Improved Smoothing – Interframe Averaging

We then moved to our final smoothing solution. Unlike in the original videos, which processed the video frame by frame as it was read from the file, this attempt started by reading in the entire video into an array of frames. This resolved a tricky issue with video.set() which does not permit backtracking. We later abandoned this resource intensive approach for a simpler one – we now read in the first few frames (however many are needed to get started) and then read in only the “frontier” frame for each successive iteration.

Using a look-ahead and look-behind method, we average the corner coordinates for the top and bottom of the cube with their positions over several previous and post frames.
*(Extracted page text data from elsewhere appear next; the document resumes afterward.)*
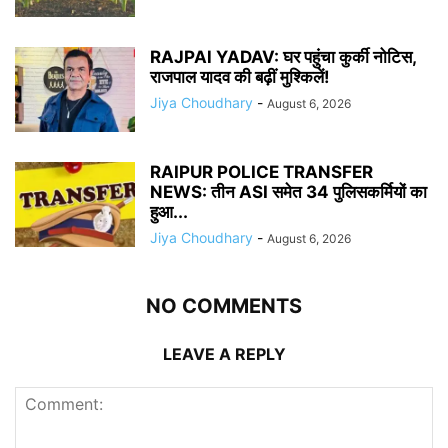
RAJPAl YADAV: घर पहुंचा कुर्की नोटिस,
राजपाल यादव की बढ़ीं मुश्किलें!
Jiya Choudhary
-
August 6, 2026
RAIPUR POLICE TRANSFER
NEWS: तीन ASI समेत 34 पुलिसकर्मियों का
हुआ...
Jiya Choudhary
-
August 6, 2026
NO COMMENTS
LEAVE A REPLY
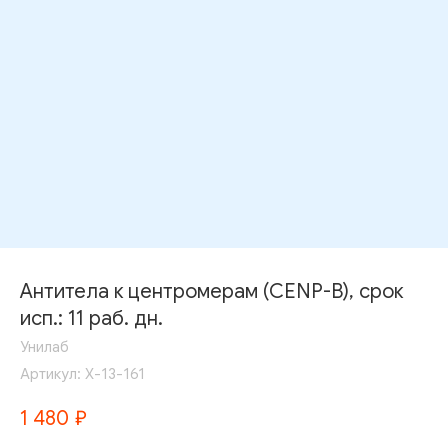
Антитела к центромерам (CENP-B), срок
исп.: 11 раб. дн.
Унилаб
Артикул:
Х-13-161
1 480
₽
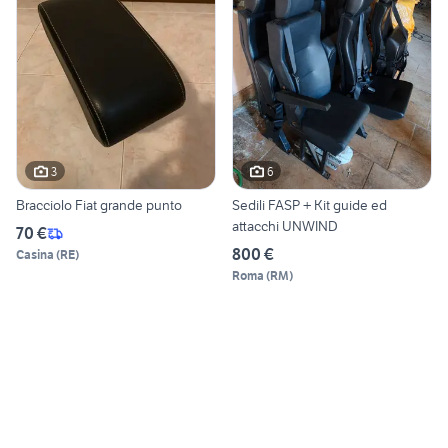
3
6
Bracciolo Fiat grande punto
Sedili FASP + Kit guide ed
attacchi UNWIND
70 €
800 €
Casina
(
RE
)
Roma
(
RM
)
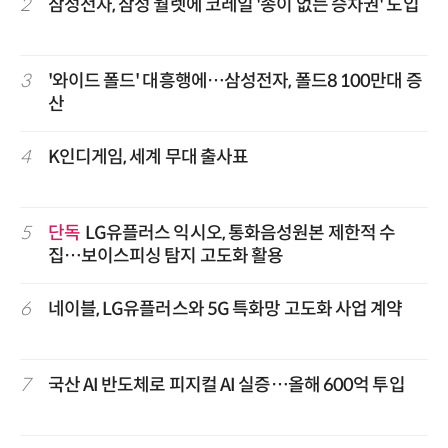
2
삼성전자, 삼성 월렛에 코레일 '종이 없는 승차권' 도입
3
'와이드 폴드' 대흥행에…삼성전자, 폴드8 100만대 증
산
4
K인디게임, 세계 무대 출사표
5
단독
LG유플러스 익시오, 통화음성원본 제한적 수
집…보이스피싱 탐지 고도화 활용
6
네이블, LG유플러스와 5G 특화망 고도화 사업 계약
7
국산 AI 반도체로 피지컬 AI 실증…올해 600억 투입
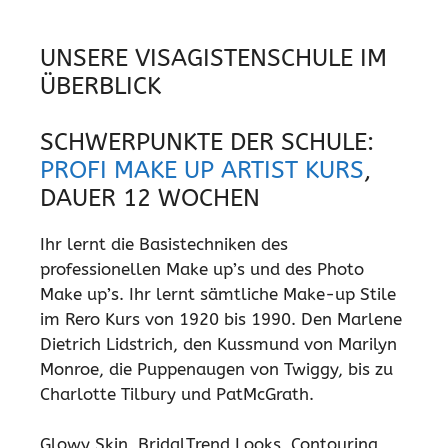
UNSERE VISAGISTENSCHULE IM
ÜBERBLICK
SCHWERPUNKTE DER SCHULE:
PROFI MAKE UP ARTIST KURS
,
DAUER 12 WOCHEN
Ihr lernt die Basistechniken des
professionellen Make up’s und des Photo
Make up’s. Ihr lernt sämtliche Make-up Stile
im Rero Kurs von 1920 bis 1990. Den Marlene
Dietrich Lidstrich, den Kussmund von Marilyn
Monroe, die Puppenaugen von Twiggy, bis zu
Charlotte Tilbury und PatMcGrath.
Glowy Skin, BridalTrend Looks, Contouring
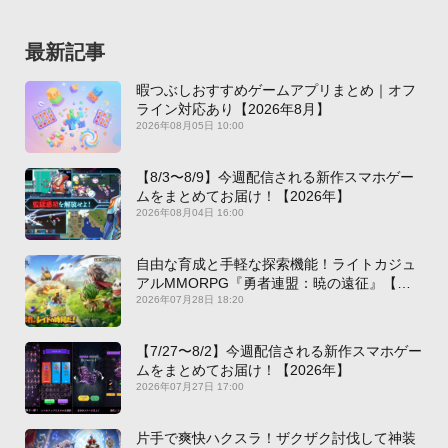
最新記事
暇つぶしおすすめゲームアプリまとめ｜オフ
ライン対応あり【2026年8月】
2026年08月05日 10:00
【8/3〜8/9】今週配信される新作スマホゲー
ムをまとめてお届け！【2026年】
2026年08月04日 16:00
自由な育成と手軽な探索機能！ライトカジュ
アルMMORPG『勇者連盟：暁の遠征』【最
新作PICKUP】
2026年07月28日 18:20
【7/27〜8/2】今週配信される新作スマホゲー
ムをまとめてお届け！【2026年】
2026年07月27日 17:00
片手で爽快ハクスラ！ザクザク討伐して神装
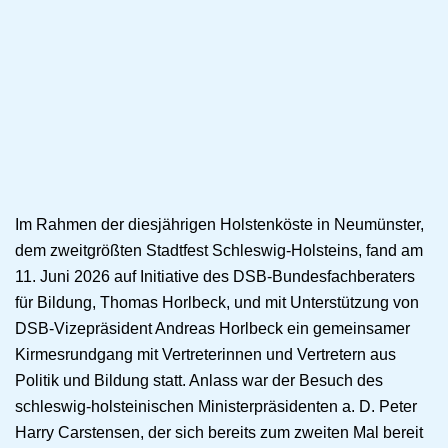
Im Rahmen der diesjährigen Holstenköste in Neumünster,
dem zweitgrößten Stadtfest Schleswig-Holsteins, fand am
11. Juni 2026 auf Initiative des DSB-Bundesfachberaters
für Bildung, Thomas Horlbeck, und mit Unterstützung von
DSB-Vizepräsident Andreas Horlbeck ein gemeinsamer
Kirmesrundgang mit Vertreterinnen und Vertretern aus
Politik und Bildung statt. Anlass war der Besuch des
schleswig-holsteinischen Ministerpräsidenten a. D. Peter
Harry Carstensen, der sich bereits zum zweiten Mal bereit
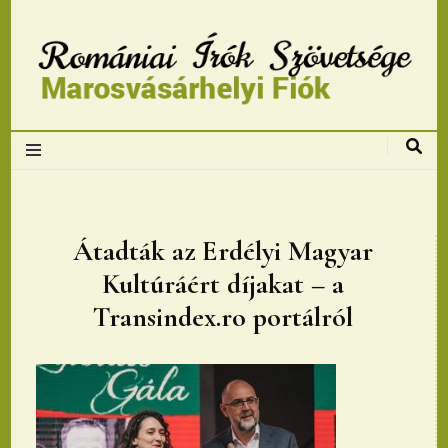
Romániai Írók
Szövetsége,
Marosvásárhelyi
Átadták az Erdélyi Magyar
Kultúráért díjakat – a
fiok
Transindex.ro portálról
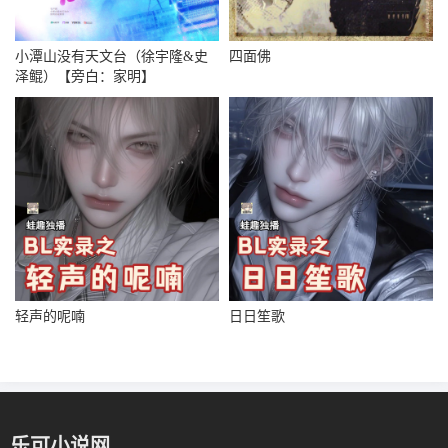
小潭山没有天文台（徐宇隆&史
四面佛
泽鲲）【旁白：家明】
轻声的呢喃
日日笙歌
乐可小说网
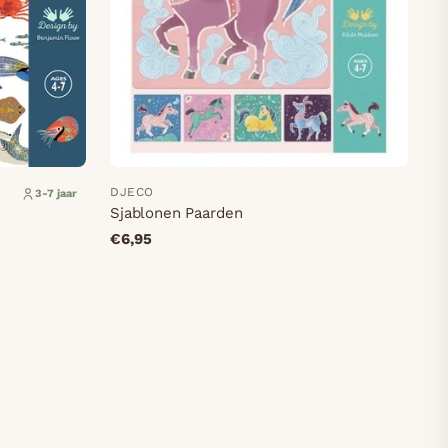
DJECO
3-7 jaar
Sjablonen Paarden
€6,95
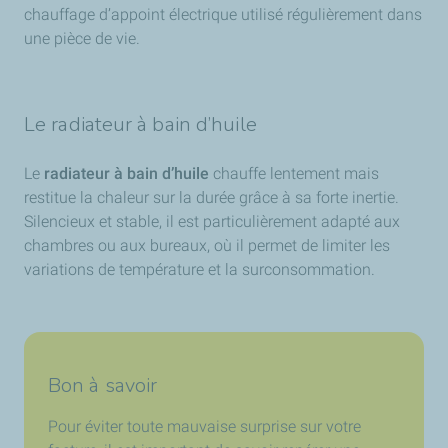
chauffage d’appoint électrique utilisé régulièrement dans
une pièce de vie.
Le radiateur à bain d’huile
Le
radiateur à bain d’huile
chauffe lentement mais
restitue la chaleur sur la durée grâce à sa forte inertie.
Silencieux et stable, il est particulièrement adapté aux
chambres ou aux bureaux, où il permet de limiter les
variations de température et la surconsommation.
Bon à savoir
Pour éviter toute mauvaise surprise sur votre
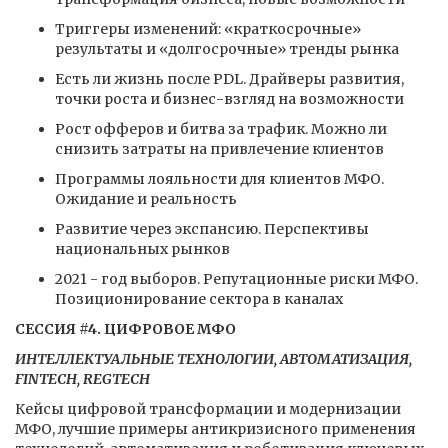
Триггеры изменений: «краткосрочные»
результаты и «долгосрочные» тренды рынка
Есть ли жизнь после PDL. Драйверы развития,
точки роста и бизнес-взгляд на возможности
Рост офферов и битва за трафик. Можно ли
снизить затраты на привлечение клиентов
Программы лояльности для клиентов МФО.
Ожидание и реальность
Развитие через экспансию. Перспективы
национальных рынков
2021 - год выборов. Репутационные риски МФО.
Позиционирование сектора в каналах
СЕССИЯ #4. ЦИФРОВОЕ МФО
ИНТЕЛЛЕКТУАЛЬНЫЕ ТЕХНОЛОГИИ, АВТОМАТИЗАЦИЯ,
FINTECH, REGTECH
Кейсы цифровой трансформации и модернизации
МФО, лучшие примеры антикризисного применения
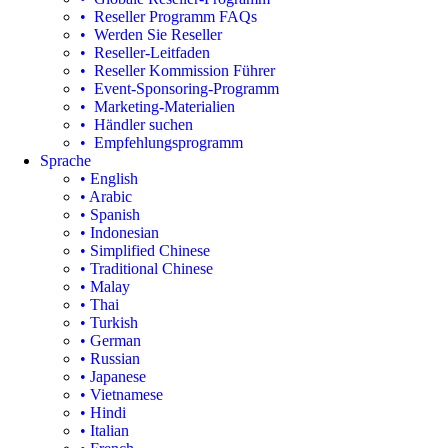
• Reseller Programm FAQs
• Werden Sie Reseller
• Reseller-Leitfaden
• Reseller Kommission Führer
• Event-Sponsoring-Programm
• Marketing-Materialien
• Händler suchen
• Empfehlungsprogramm
Sprache
• English
• Arabic
• Spanish
• Indonesian
• Simplified Chinese
• Traditional Chinese
• Malay
• Thai
• Turkish
• German
• Russian
• Japanese
• Vietnamese
• Hindi
• Italian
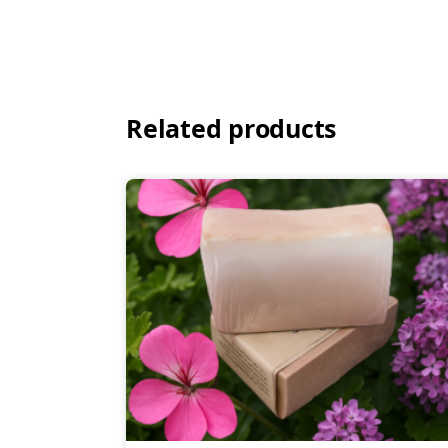
Related products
The computed average for each corner is used as the points for that frame. This process is repeated for all subsequent frames. As a check against undesired cube behavior, we examine this average and compare it with the original position. If the average is too far away from the original position, we assume there was some error (the wrong point averaged due to excessive motion/blur), and the original position is used instead. This smoothing function works for an arbitrary number of preceding and post frames, allowing for varying amounts of smoothing. The more frames that are averaged results in a smoother, less jittery cube, but may cause cube drift, where the cube position slides slightly from the tag due to camera movement in neighboring frames. Cube drift becomes more noticeable as the frame count increases. See the 15 frame smoothed videos in the Videos Section for examples of this.